Debe ser un trauma. Recuerdo que, a poco tiempo de obtener el permiso de conducción, un “caballito” se me pegó por la senda izquierda y, sin detener la marcha, me estuvo regañando y “dando clases” durante cerca de 30 segundos. Yo estaba rígido y no lograba mirar para el costado; hasta miedo de chocar tenía y ni recuerdo la barbaridad que había hecho. Al final el tipo se cansó de escuchar una y otra vez mi “Usted tiene razón, oficial” y siguió andando.
Otra cosa es que lo que está para uno… de que llega, llega. Hace par de semanas me quedé botado justo frente al semáforo. Con trabajo, pude mal orillar el carro y desarrollar las revisiones básicas. Mientras le daba y le daba a la bomba del motor y me hacía el que apretaba las bujías, sentí por detrás el sonido escalofriante.

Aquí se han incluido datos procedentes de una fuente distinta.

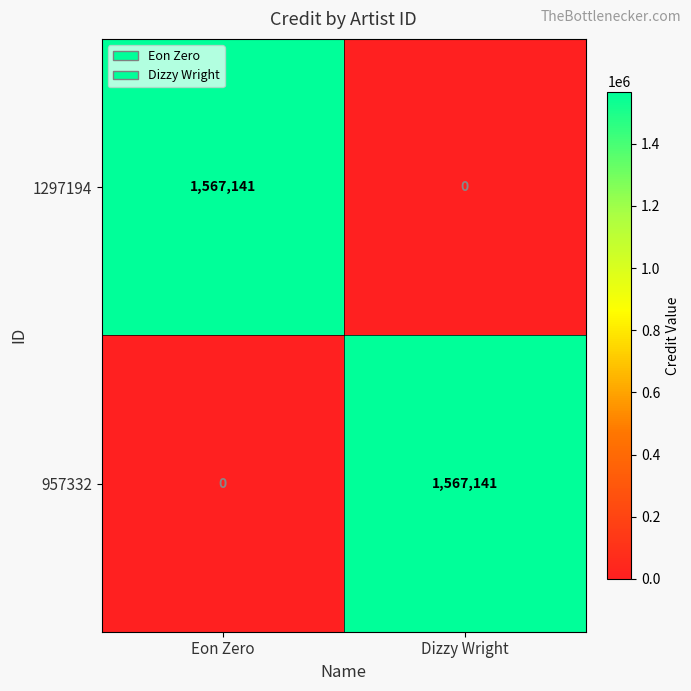

How many series are shown in this chart?

2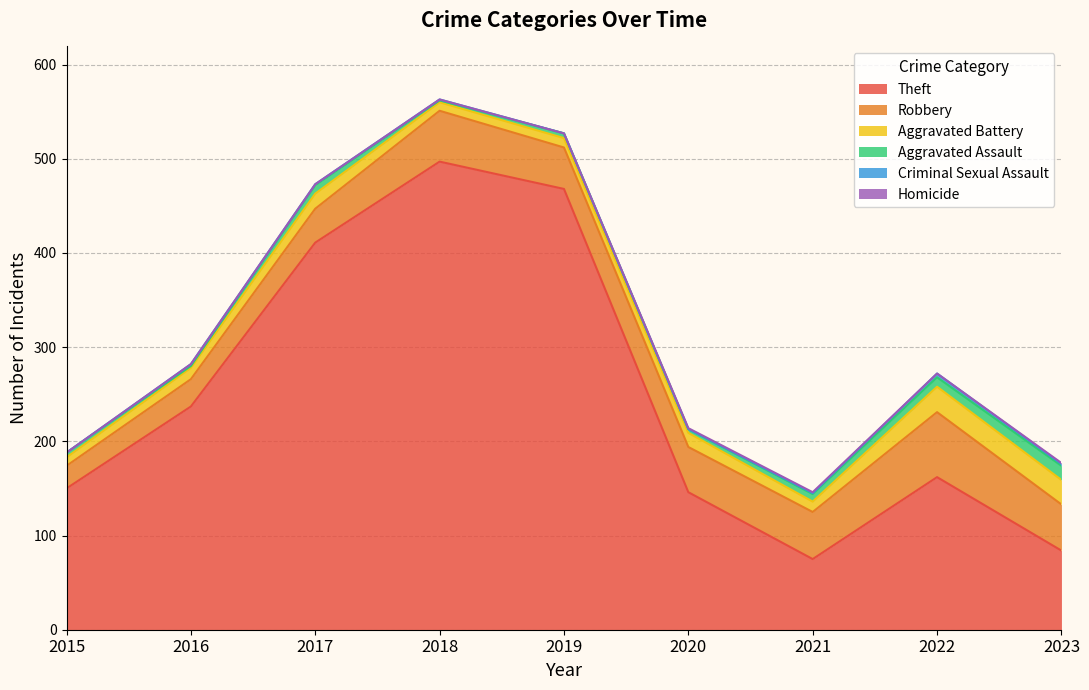

Reading left to right, what are all the values shown in this chart?

Theft: 2015=150	2016=237	2017=411	2018=497	2019=468	2020=146	2021=75	2022=162	2023=84
Robbery: 2015=24	2016=29	2017=36	2018=54	2019=44	2020=48	2021=50	2022=69	2023=49
Aggravated Battery: 2015=9	2016=12	2017=16	2018=9	2019=10	2020=15	2021=11	2022=27	2023=26
Aggravated Assault: 2015=5	2016=2	2017=9	2018=2	2019=5	2020=4	2021=8	2022=10	2023=15
Criminal Sexual Assault: 2015=0	2016=2	2017=1	2018=1	2019=0	2020=0	2021=1	2022=4	2023=2
Homicide: 2015=0	2016=0	2017=0	2018=0	2019=0	2020=1	2021=1	2022=0	2023=1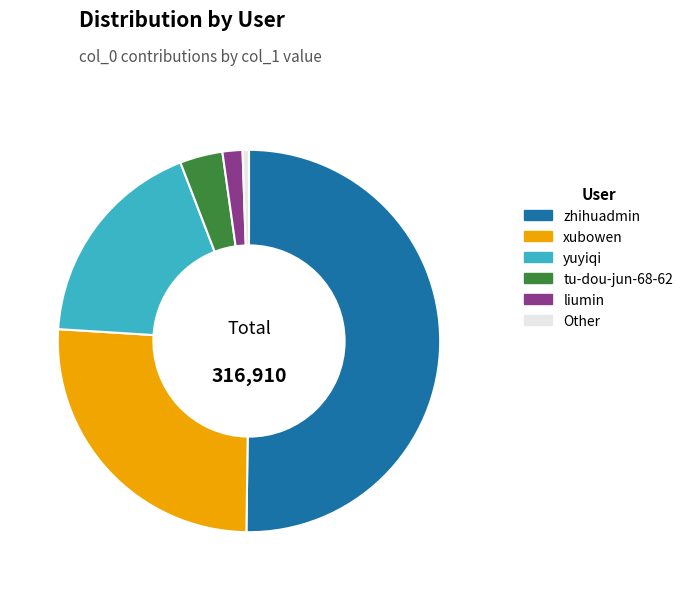

Count the number of slices in the pie.

6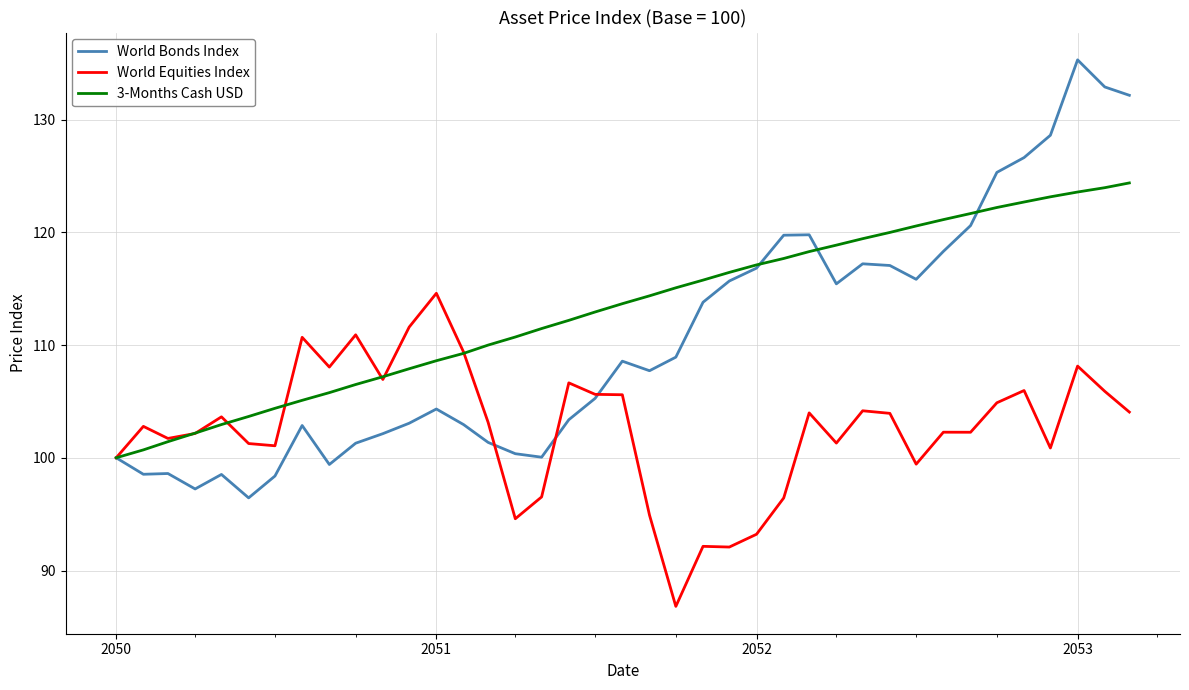

After their last crossing, which series has the higher values: 3-Months Cash USD or World Equities Index?

3-Months Cash USD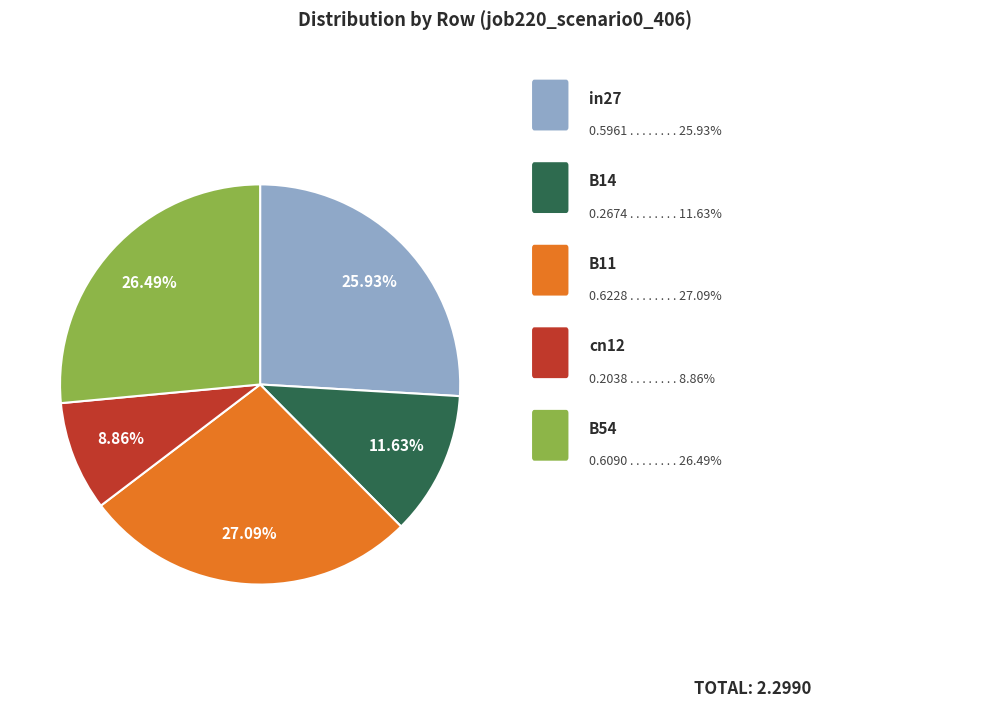

Is there any slice that represents more than half of the pie?

No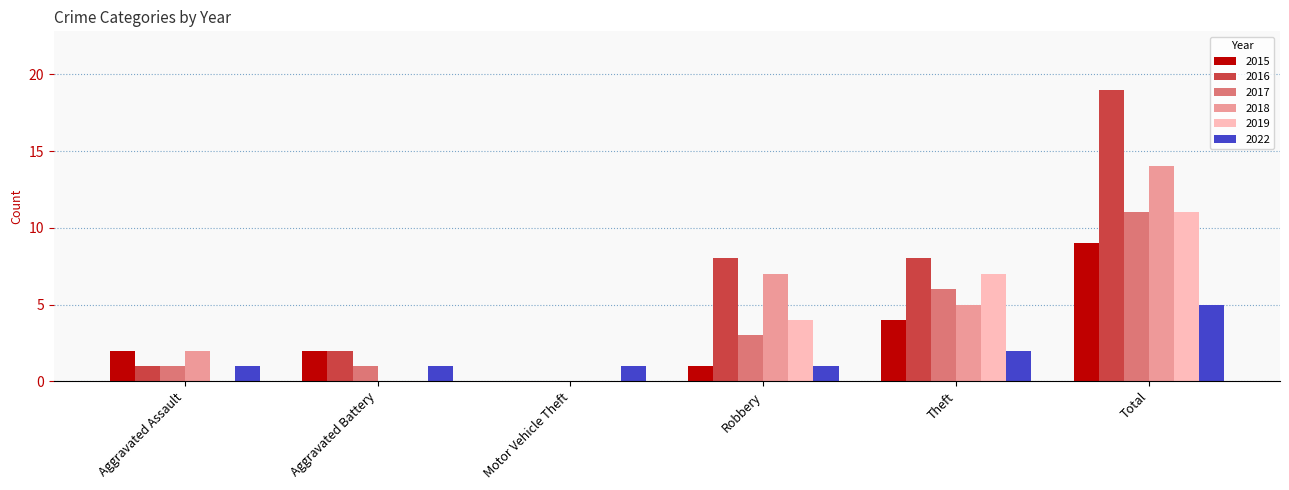

What is the total value across all series at Aggravated Battery?

6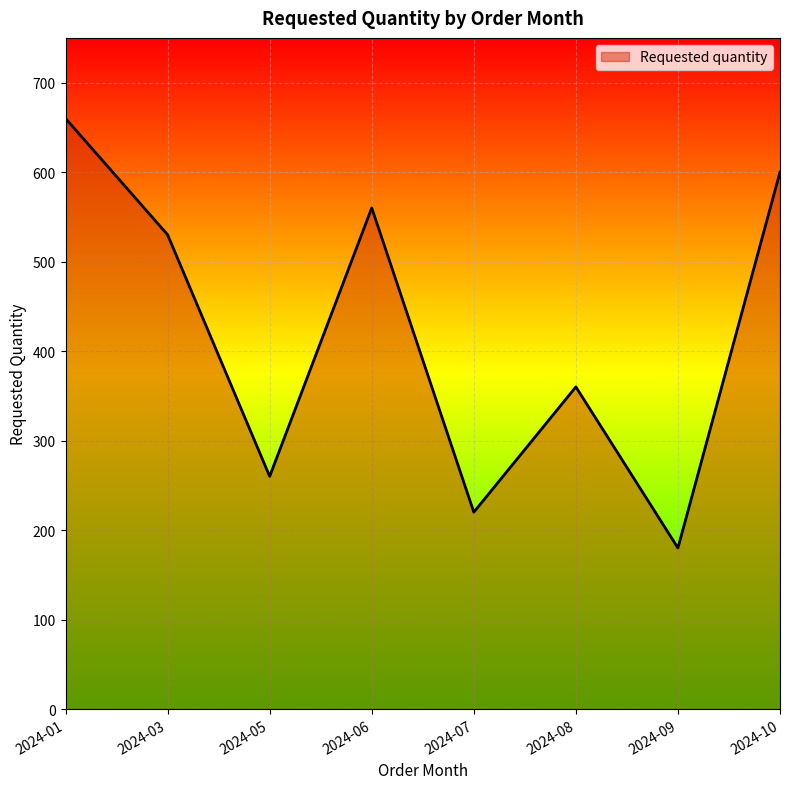

The value at 2024-01 is 420. True or false?

False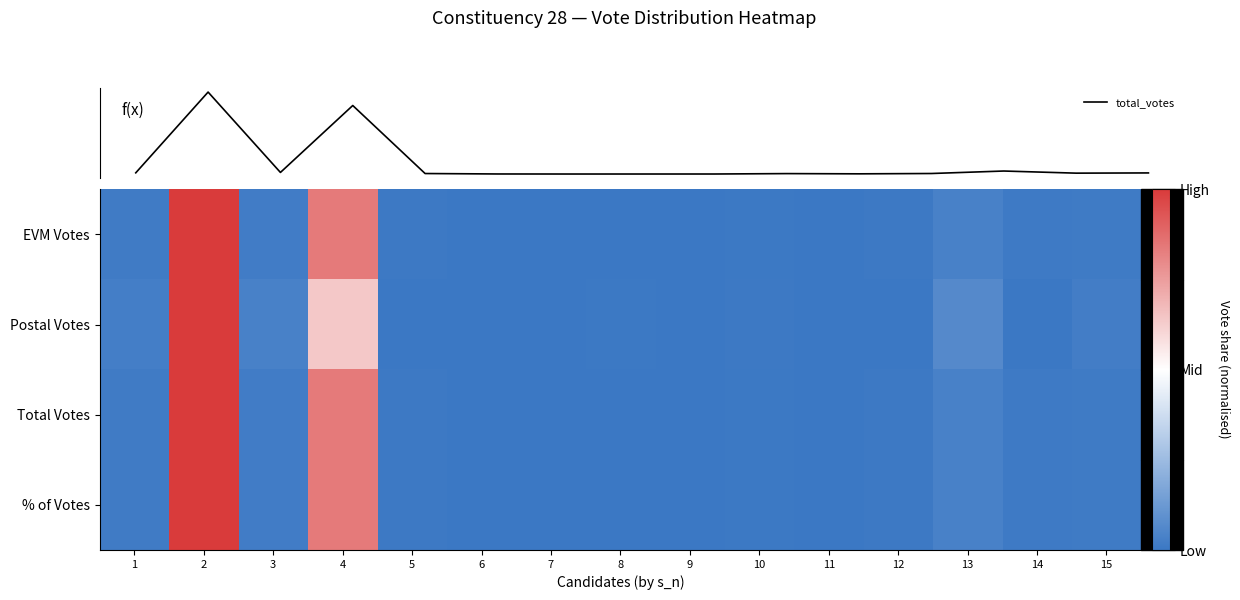

True or false: Postal Votes has a value of -1.2 at 13.

False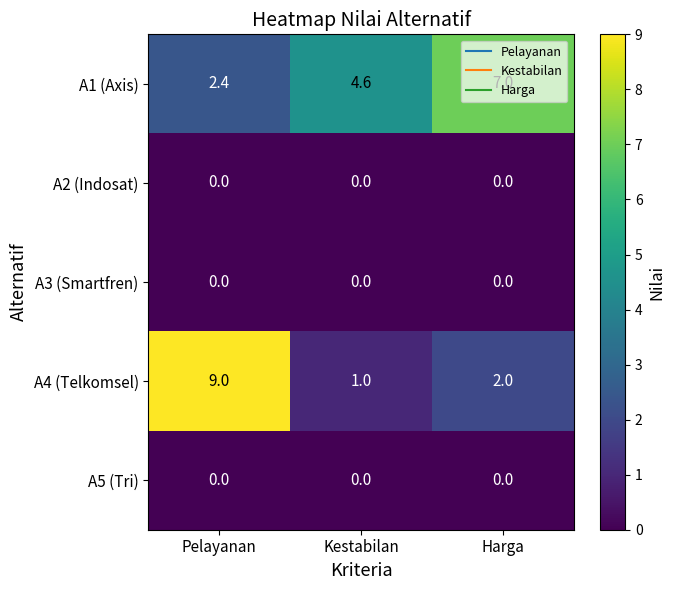

Is it true that A1 (Axis) equals 2.4 at Pelayanan?

True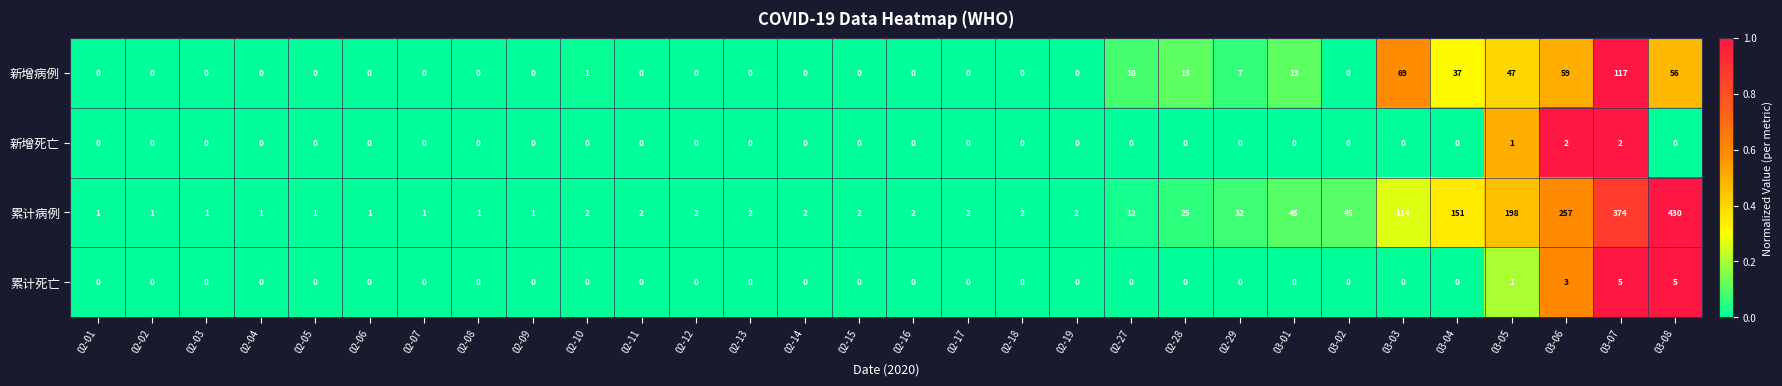

Count the number of categories in the chart.

30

El uniformado parqueó y, con el rabillo del ojo, vi que revisaba unos papeles. Después dio par de vueltas en torno suyo, como aburrido, acabó yéndome para arriba y, con cara de guajiro bueno, como quien va a “tirar un salve”, dijo: “¿Qué te pasó?”.
Ya yo me las había arreglado más o menos, estaba cerrando la puerta y, sin poder ocultar la rigidez casi tetánica, dejé ir: “Acere, me quedé sin gasolina”. En ese momento prendió la verde, le agradecí la preocupación y, sin respirar, salí echando.